Project title: The Effects of Prenatal Ethanol Exposure on ABC Cholesterol Transporters and Cholesterol Levels in the Developing Rat Brain
Completed in: 2011 | Faculty advisor: Lucio G. Costa
Cholesterol plays a pivotal role in many aspects of brain development, such as activation of the sonic hedgehog pathway that regulates the patterning of central nervous system, neurite outgrowth, synaptogenesis, and cell proliferation. All these events are inhibited by ethanol through putative pathways with similar effects as cholesterol depletion on developing brain. In vitro studies have shown that ethanol causes a decrease in total cholesterol in astrocytes, which appears to be due to upregulation of the cholesterol transporters ATP-binding cassette A1 (ABCA1) and ABCG1, resulting in an increase of cholesterol efflux from these cells. The aim of this study was to investigate the effect of prenatal alcohol exposure on ATP cholesterol transporters and cholesterol levels in an in vivo animal model.
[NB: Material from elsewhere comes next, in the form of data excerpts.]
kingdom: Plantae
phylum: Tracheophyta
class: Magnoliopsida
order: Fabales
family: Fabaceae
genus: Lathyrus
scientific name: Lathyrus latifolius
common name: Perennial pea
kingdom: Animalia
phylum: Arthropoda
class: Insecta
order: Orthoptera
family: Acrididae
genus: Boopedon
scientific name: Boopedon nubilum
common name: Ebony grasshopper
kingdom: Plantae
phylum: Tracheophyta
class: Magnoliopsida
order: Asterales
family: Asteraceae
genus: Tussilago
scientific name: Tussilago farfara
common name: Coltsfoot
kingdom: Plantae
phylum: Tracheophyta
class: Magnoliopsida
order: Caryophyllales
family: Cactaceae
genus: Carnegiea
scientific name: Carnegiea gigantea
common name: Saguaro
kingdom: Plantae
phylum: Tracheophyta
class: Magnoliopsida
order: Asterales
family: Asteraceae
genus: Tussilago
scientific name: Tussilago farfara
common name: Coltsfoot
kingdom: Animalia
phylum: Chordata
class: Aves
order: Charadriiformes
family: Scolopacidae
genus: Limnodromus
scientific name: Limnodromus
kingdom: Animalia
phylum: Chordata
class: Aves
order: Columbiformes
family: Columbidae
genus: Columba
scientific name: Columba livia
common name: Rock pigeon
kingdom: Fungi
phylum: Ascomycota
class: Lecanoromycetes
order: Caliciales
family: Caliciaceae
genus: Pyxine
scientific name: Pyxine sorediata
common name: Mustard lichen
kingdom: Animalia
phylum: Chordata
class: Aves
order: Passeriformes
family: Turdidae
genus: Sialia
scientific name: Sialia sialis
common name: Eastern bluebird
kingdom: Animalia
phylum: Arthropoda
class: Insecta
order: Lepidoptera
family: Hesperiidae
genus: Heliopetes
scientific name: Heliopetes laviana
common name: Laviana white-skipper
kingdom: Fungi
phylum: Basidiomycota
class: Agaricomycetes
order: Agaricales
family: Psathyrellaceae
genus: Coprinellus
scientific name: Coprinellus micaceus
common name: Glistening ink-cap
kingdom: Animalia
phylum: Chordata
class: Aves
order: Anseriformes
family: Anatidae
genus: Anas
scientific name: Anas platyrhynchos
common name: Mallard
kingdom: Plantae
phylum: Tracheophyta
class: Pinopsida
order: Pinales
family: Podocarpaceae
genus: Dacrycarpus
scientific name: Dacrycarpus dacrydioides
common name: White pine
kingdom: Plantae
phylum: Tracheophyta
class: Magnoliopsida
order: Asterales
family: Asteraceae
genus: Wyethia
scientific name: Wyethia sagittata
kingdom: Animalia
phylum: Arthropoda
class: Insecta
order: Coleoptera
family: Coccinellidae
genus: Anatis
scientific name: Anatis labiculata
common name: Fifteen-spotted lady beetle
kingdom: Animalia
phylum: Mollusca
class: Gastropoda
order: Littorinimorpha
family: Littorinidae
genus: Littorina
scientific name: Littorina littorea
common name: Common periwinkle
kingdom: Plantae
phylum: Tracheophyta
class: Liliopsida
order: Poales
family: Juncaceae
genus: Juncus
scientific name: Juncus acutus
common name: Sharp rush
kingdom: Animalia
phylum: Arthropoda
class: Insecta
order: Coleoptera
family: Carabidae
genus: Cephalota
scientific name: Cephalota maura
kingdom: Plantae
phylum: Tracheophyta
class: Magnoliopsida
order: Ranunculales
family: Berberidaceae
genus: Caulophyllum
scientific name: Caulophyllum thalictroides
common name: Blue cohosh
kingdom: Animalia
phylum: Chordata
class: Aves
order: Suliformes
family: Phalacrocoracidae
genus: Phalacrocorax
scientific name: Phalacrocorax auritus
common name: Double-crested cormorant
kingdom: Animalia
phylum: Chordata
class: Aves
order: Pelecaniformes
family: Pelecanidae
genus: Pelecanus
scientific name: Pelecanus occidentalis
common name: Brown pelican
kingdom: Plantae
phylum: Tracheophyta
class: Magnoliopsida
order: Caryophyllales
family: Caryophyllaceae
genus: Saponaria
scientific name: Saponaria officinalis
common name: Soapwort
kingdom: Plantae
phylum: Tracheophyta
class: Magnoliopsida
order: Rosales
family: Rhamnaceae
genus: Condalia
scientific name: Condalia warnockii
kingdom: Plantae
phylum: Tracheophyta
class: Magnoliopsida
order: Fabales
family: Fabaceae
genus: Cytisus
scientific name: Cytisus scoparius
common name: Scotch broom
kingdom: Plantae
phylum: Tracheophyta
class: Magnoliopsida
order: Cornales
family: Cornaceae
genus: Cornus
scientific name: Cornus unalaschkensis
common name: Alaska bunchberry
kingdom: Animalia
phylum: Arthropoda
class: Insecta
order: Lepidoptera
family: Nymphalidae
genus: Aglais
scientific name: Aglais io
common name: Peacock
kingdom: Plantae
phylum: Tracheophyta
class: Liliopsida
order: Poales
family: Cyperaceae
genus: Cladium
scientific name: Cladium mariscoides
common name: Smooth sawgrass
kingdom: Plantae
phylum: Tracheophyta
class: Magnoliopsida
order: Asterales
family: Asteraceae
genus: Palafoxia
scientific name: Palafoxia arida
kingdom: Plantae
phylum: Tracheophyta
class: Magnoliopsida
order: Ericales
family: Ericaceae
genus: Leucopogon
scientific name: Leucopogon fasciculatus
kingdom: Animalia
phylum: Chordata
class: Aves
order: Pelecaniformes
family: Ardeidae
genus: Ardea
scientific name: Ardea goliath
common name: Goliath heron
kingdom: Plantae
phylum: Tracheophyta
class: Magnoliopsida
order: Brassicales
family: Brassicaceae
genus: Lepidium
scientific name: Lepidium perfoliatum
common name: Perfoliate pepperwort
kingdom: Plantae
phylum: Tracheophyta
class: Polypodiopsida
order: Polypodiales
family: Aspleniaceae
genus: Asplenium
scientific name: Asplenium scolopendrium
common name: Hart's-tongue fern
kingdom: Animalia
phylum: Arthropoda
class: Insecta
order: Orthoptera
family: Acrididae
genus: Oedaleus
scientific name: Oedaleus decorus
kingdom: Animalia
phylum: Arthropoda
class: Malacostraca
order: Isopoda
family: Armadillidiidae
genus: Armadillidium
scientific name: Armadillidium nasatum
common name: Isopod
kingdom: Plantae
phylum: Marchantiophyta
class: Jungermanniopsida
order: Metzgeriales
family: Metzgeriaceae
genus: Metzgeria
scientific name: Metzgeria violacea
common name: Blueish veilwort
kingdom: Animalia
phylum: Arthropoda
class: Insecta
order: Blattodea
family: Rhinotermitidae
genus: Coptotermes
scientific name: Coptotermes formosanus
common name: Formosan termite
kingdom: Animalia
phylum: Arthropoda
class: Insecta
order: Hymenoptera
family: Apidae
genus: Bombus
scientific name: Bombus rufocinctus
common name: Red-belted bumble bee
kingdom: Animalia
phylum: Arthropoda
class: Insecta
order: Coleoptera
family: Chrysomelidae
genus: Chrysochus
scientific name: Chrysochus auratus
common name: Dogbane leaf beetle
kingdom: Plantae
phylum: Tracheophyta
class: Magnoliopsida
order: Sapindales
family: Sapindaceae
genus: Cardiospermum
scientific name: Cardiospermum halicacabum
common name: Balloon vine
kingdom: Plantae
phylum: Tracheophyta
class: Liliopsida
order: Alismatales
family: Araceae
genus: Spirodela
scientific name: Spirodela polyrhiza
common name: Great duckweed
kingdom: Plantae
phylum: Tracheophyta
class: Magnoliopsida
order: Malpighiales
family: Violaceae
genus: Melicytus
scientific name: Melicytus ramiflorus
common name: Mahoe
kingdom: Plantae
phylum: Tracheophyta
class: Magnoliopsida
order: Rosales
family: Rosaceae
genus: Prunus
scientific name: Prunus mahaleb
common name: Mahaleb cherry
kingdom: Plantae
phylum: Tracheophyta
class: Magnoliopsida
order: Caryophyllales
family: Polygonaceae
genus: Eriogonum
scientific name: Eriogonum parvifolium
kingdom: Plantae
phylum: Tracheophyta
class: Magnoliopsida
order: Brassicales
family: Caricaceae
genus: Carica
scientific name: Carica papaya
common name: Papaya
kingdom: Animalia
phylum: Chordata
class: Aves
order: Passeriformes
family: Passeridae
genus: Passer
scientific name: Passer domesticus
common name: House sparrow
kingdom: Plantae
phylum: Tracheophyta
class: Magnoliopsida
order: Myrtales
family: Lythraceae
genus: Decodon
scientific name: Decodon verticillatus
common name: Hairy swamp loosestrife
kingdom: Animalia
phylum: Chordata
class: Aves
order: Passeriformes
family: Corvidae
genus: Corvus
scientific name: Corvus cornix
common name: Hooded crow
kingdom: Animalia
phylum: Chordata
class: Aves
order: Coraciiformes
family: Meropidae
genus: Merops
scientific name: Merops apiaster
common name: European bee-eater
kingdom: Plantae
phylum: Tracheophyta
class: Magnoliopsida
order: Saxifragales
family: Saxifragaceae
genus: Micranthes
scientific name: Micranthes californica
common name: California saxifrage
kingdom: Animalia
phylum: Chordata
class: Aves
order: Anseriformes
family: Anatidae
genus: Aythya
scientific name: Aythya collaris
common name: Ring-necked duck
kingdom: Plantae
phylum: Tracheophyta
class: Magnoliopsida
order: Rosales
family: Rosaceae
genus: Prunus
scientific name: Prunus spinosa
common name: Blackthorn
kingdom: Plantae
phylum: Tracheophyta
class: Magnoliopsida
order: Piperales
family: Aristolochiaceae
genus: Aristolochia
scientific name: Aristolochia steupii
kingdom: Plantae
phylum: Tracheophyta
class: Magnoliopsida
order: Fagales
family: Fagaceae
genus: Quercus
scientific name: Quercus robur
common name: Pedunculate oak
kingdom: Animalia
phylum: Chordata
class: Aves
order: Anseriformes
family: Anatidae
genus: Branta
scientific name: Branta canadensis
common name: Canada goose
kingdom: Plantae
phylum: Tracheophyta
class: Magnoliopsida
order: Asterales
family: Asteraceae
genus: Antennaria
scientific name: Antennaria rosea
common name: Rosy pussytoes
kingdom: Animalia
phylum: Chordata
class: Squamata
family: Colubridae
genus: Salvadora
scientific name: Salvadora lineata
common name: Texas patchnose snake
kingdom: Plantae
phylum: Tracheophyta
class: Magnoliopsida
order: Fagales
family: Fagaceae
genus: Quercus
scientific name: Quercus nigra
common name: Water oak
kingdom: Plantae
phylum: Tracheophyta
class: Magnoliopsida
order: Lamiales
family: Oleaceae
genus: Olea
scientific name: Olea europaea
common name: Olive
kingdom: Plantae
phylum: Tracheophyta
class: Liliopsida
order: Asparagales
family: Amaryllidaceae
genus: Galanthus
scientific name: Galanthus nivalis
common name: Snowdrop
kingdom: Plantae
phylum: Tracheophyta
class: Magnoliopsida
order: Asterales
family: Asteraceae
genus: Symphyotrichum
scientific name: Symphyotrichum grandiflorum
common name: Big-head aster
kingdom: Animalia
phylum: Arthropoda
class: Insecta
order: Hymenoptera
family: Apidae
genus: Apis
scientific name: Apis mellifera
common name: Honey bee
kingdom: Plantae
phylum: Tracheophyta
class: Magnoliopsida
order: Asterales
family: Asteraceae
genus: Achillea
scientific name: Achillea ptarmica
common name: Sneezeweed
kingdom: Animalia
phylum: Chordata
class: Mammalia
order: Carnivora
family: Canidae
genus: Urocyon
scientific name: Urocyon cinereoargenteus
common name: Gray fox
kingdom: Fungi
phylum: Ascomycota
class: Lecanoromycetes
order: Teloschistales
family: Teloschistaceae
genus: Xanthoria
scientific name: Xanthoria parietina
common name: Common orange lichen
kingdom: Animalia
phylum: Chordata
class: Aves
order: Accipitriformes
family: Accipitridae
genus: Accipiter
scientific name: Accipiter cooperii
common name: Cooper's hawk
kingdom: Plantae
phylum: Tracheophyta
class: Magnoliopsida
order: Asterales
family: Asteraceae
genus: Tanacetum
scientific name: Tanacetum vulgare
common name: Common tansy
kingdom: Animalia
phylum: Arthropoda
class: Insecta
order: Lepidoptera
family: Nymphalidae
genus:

We hypothesized that, similar to what was observed in in vitro studies, ethanol may upregulate ABC cholesterol transporters in the brains of rat fetuses exposed to ethanol during gestation, which may lead to brain cholesterol depletion. To test this hypothesis, we optimized an in vivo model of in utero alcohol exposure. Pregnant Sprague Dawley rats were fed, from gestational day (GD) 6 to GD 22, with liquid diets containing 37% of the calories from ethanol; the control group consisted of pregnant rats paired to the alcohol-fed rats and fed with an isocaloric diet. Cholesterol levels, as well as ABCA1 and ABCG1 expression were measured in the neocortex of fetuses at GD 22. Blood alcohol concentration in dams consuming the ethanol diet was also determined. We observed a significant increase in ABCG1 protein levels in the neocortex of ethanol-exposed fetuses and a slight decrease in the total cholesterol levels. Surprisingly we did not detect an increase in the expression of ABCA1, although these results are not finalized yet. A significant decrease in fetus bodyweight was observed, in agreement with growth retardation observed in individuals affected by fetal alcohol syndrome. These results suggest that maternal ethanol consumption may affect fetal brain development by interfering with cholesterol homeostasis.